In the summer, I decided to go back and rewrite a flawed piece that I love called Juneteenth. On The Public’s recommendation and with the support of the Vineyard Arts Project, I spent a week on Martha’s Vineyard retelling the story from page one. The financial support allowed me to go away without the fear of falling into a fiscal hole. I was able to dive into complicated themes such as views on Black political power, social conservatism, and sexuality.
Additionally, I’ve re-launched a series of podcasts on The Public’s website in order to connect with audiences near and far. Sadiddy: The Storytellers’ Podcast gives me a chance to address thoughts about the current state of theater to an online community that may not be able to come to The Public, due to distance or cost. I also get to provide a platform for other emerging writers to introduce themselves, talk about their work, and react to trends in our field.
How do you define home as a playwright? How important is it to have a place you call your “artistic home?”

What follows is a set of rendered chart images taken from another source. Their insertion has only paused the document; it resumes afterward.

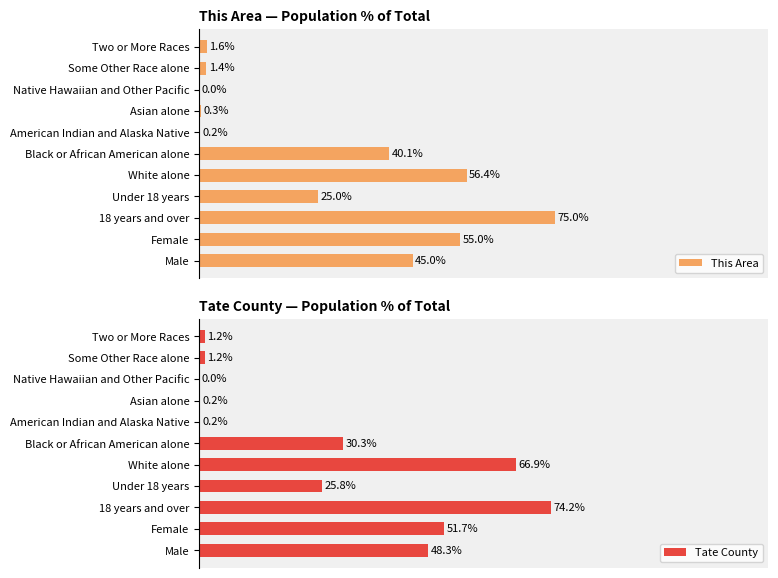

At which label is This Area closest to 37?

Black or African American alone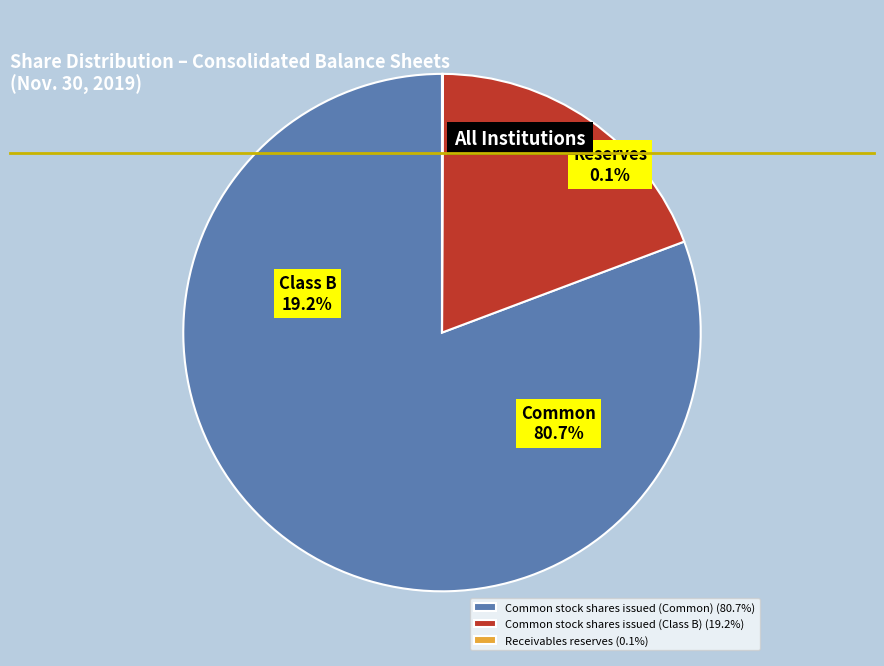

Combined, do Receivables reserves and Common stock shares issued (Common) account for over 50%?

Yes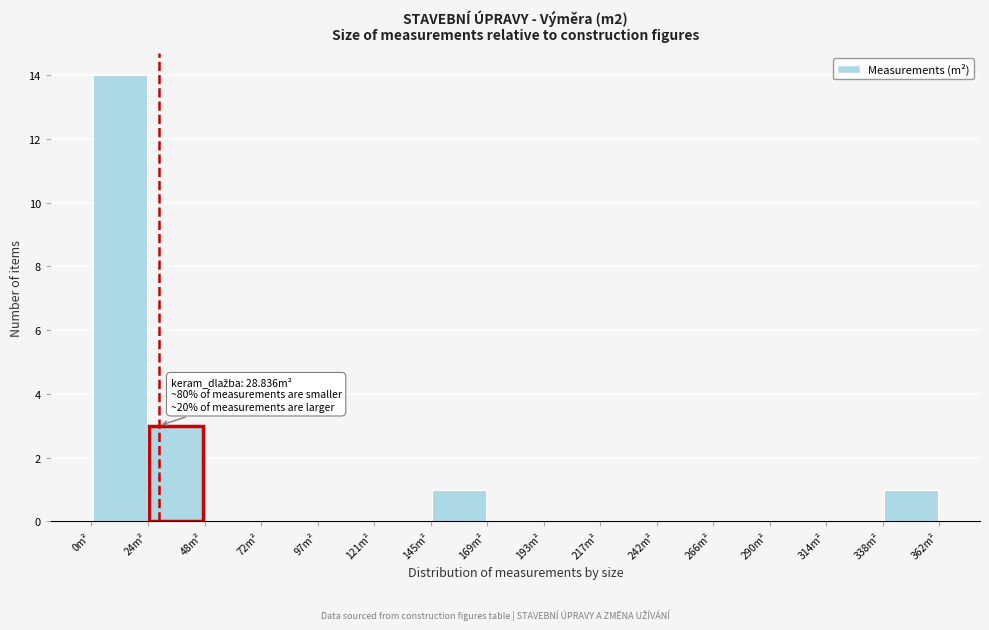

Over which range of the x-axis is the bar tallest?

0 to 25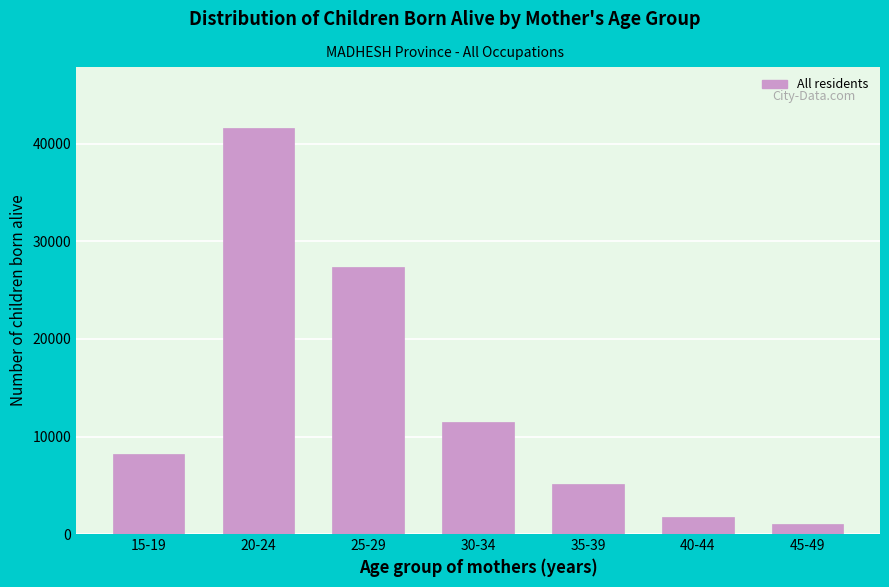

Reading left to right, transcribe all the data shown in this chart.

15-19=8241	20-24=41635	25-29=27328	30-34=11469	35-39=5132	40-44=1718	45-49=1034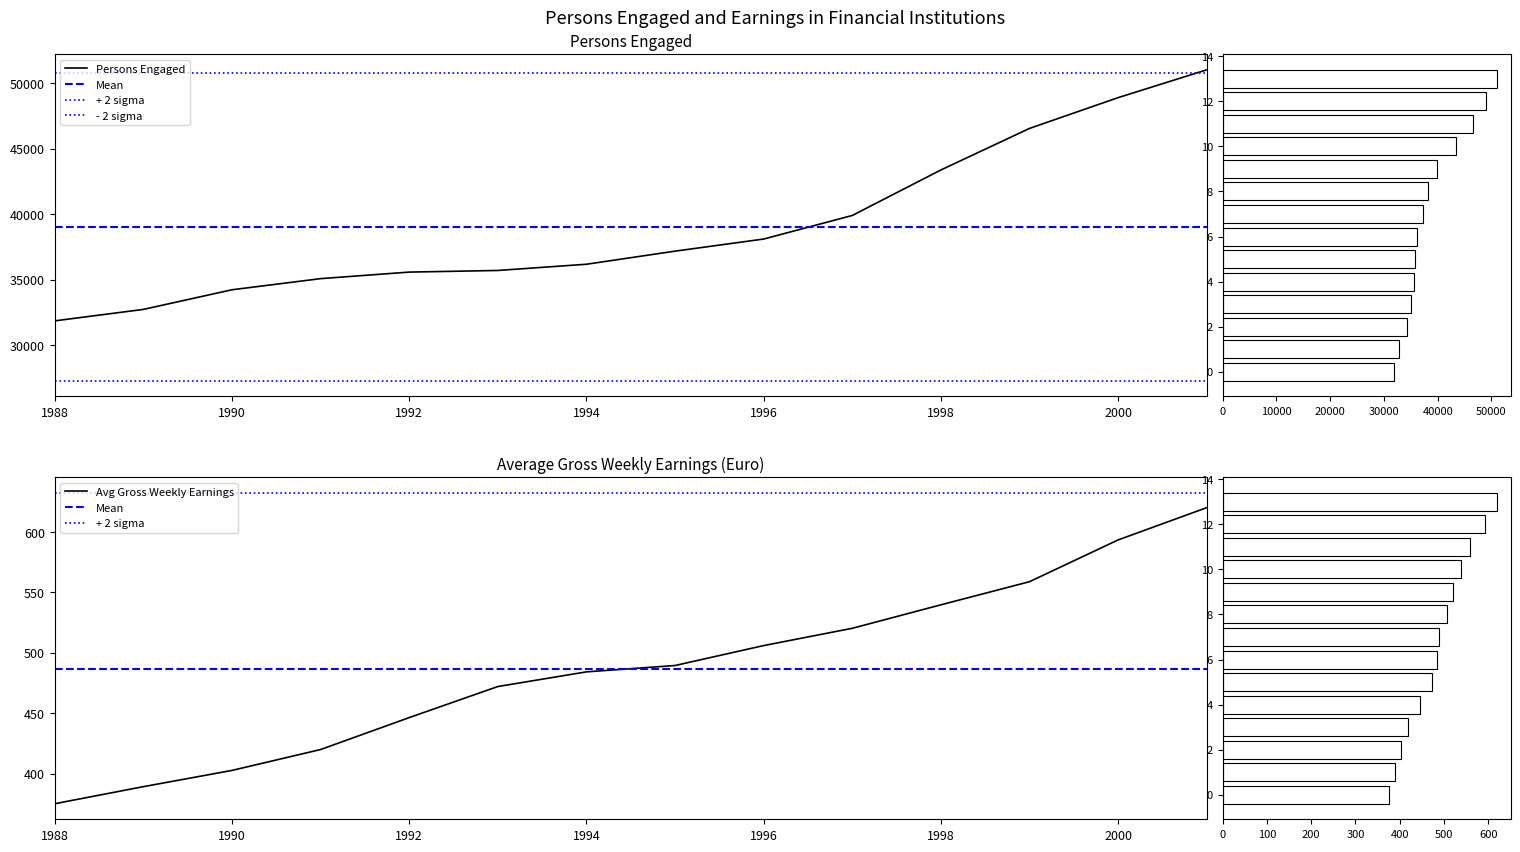

At which category is the sum across all series the highest?

2001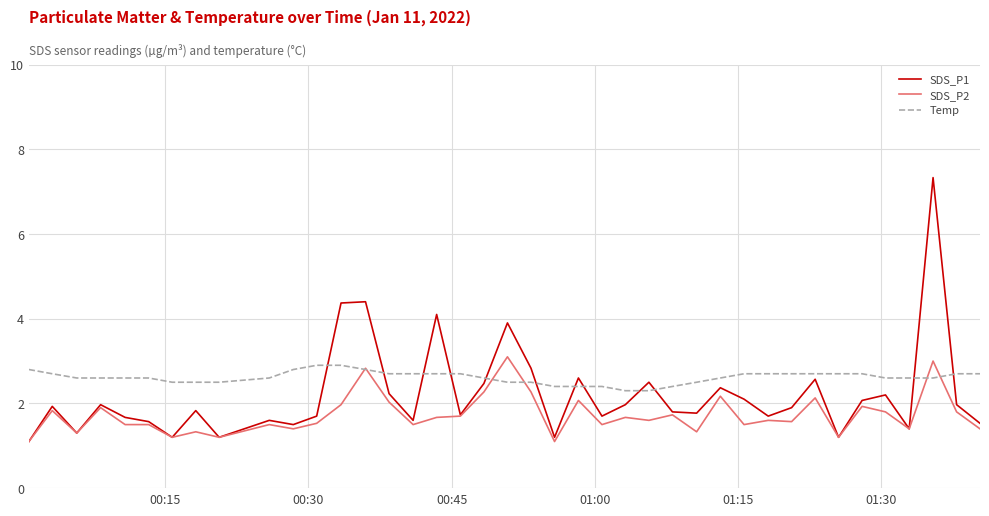

Which series has the largest total across all categories?

Temp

“Artistic home” has to be a place where your work is fully produced. Period.
Play development has become its own beast in our field. I’m proud to have been a part of groups at places like the Lark Play Development Center, New Dramatists, and Ars Nova that have given me the resources to develop and refine my work and my voice. Institutions like these are vital to the growth of artists. They provide a place where you can fail without the pressures of producers telling you what would be best for the play they want to produce, instead of the piece the playwright wants to write.
However, it’s troubling to me when theater companies take on resident playwrights without committing to fully produce the work of those writers—particularly with regard to emerging writers. If they are to ever move beyond “emerging,” they need to be given the trust to confront an audience. That’s what makes a resident feel like they have a home at a producing theater. Home is a place where you can be unafraid to be yourself. Not producing your resident tells them the theater doesn’t believe in them, so nothing short of production(s) can make a theater an “artistic home.” Otherwise, you just have another staff member, not a resident playwright.
What are your aspirations as a playwright? When you imagine yourself ten years from now, where are you and what are you doing?
My greatest aspiration is to get the American theater to present more stories about contemporary African American issues. For whatever reason, the majority of major productions about the Black experience focus on the Civil Rights era or prior. It’s vital to know that history, but my generation’s existence has been largely ignored in major ways that are hard to justify when I talk to younger artists.
Also, I want to encourage the creation of a “Netflix for Plays.” It’s ridiculous to me that we as an industry haven’t invested heavily in figuring out a way to contractually and technologically do this. I grew up in Fresno, CA. The nearest LORT company to me was Berkeley Rep, which was 187 miles away. If I could have gone to it, I would have and I know I wasn’t alone in that.
In ten years, I’m a showrunner for my own TV series as well as a regularly produced voice in the theater. I love to tell stories, no matter the medium.